*DATA SUPPLIED*:

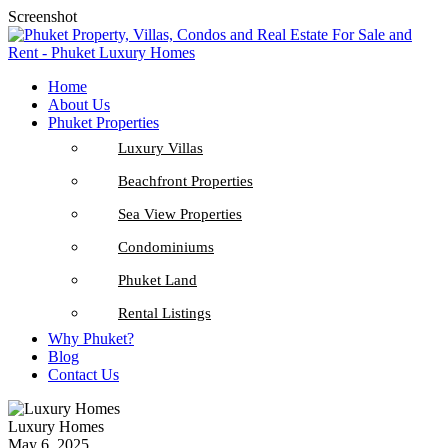
Screenshot
Home
About Us
Phuket Properties
Luxury Villas
Beachfront Properties
Sea View Properties
Condominiums
Phuket Land
Rental Listings
Why Phuket?
Blog
Contact Us
Luxury Homes
May 6, 2025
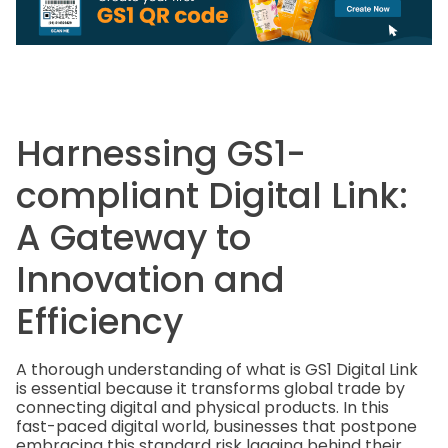
Harnessing GS1-
compliant Digital Link:
A Gateway to
Innovation and
Efficiency
A thorough understanding of what is GS1 Digital Link
is essential because it transforms global trade by
connecting digital and physical products. In this
fast-paced digital world, businesses that postpone
embracing this standard risk lagging behind their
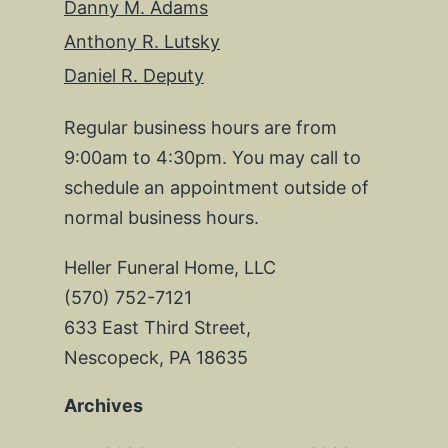
Danny M. Adams
Anthony R. Lutsky
Daniel R. Deputy
Regular business hours are from
9:00am to 4:30pm. You may call to
schedule an appointment outside of
normal business hours.
Heller Funeral Home, LLC
(570) 752-7121
633 East Third Street,
Nescopeck, PA 18635
Archives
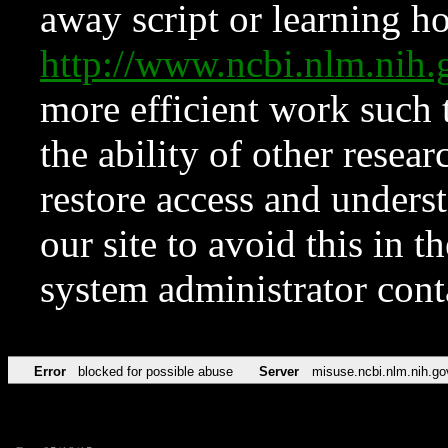
away script or learning how
http://www.ncbi.nlm.ni
more efficient work such 
the ability of other resear
restore access and underst
our site to avoid this in t
system administrator con
Error
blocked for possible abuse
Server
misuse.ncbi.nlm.nih.go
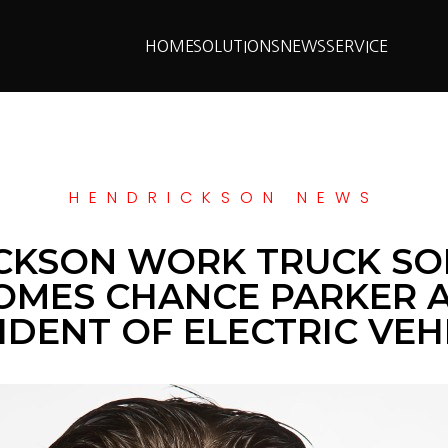
HOME
SOLUTIONS
NEWS
SERVICE
HENDRICKSON NEWS
CKSON WORK TRUCK SO
MES CHANCE PARKER A
IDENT OF ELECTRIC VEH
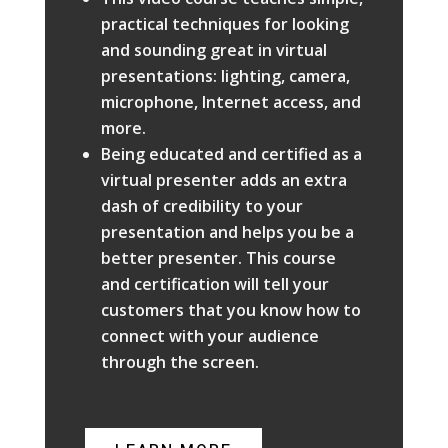
practical techniques for looking
and sounding great in virtual
presentations: lighting, camera,
microphone, Internet access, and
more.
Being educated and certified as a
virtual presenter adds an extra
dash of credibility to your
presentation and helps you be a
better presenter. This course
and certification will tell your
customers that you know how to
connect with your audience
through the screen.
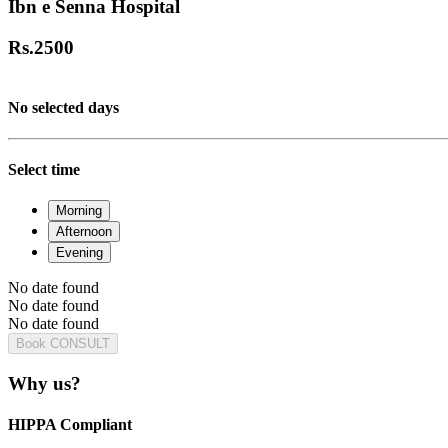
Ibn e Senna Hospital
Rs.
2500
No selected days
Select time
Morning
Afternoon
Evening
No date found
No date found
No date found
Book CONSULT
Why us?
HIPPA Compliant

*TASK DESCRIPTION*: Please update the text of all the records above by replacing "No date found" with "No dates available" everywhere and keeping every other line unchanged. Leave the pictures out of your answer.

*SOLUTION TO THE PROBLEM*:
Screenshot
Home
About Us
Phuket Properties
Luxury Villas
Beachfront Properties
Sea View Properties
Condominiums
Phuket Land
Rental Listings
Why Phuket?
Blog
Contact Us
Luxury Homes
May 6, 2025
Harnessing GS1-
compliant Digital Link:
A Gateway to
Innovation and
Efficiency
A thorough understanding of what is GS1 Digital Link
is essential because it transforms global trade by
connecting digital and physical products. In this
fast-paced digital world, businesses that postpone
embracing this standard risk lagging behind their
Danny M. Adams
Anthony R. Lutsky
Daniel R. Deputy
Regular business hours are from
9:00am to 4:30pm. You may call to
schedule an appointment outside of
normal business hours.
Heller Funeral Home, LLC
(570) 752-7121
633 East Third Street,
Nescopeck, PA 18635
Archives
away script or learning how
http://www.ncbi.nlm.ni
more efficient work such 
the ability of other resear
restore access and underst
our site to avoid this in t
system administrator con
Error
blocked for possible abuse
Server
misuse.ncbi.nlm.nih.go
HOME
SOLUTIONS
NEWS
SERVICE
HENDRICKSON NEWS
CKSON WORK TRUCK SO
MES CHANCE PARKER A
IDENT OF ELECTRIC VEH
practical techniques for looking
and sounding great in virtual
presentations: lighting, camera,
microphone, Internet access, and
more.
Being educated and certified as a
virtual presenter adds an extra
dash of credibility to your
presentation and helps you be a
better presenter. This course
and certification will tell your
customers that you know how to
connect with your audience
through the screen.
Ibn e Senna Hospital
Rs.
2500
No selected days
Select time
Morning
Afternoon
Evening
No dates available
No dates available
No dates available
Book CONSULT
Why us?
HIPPA Compliant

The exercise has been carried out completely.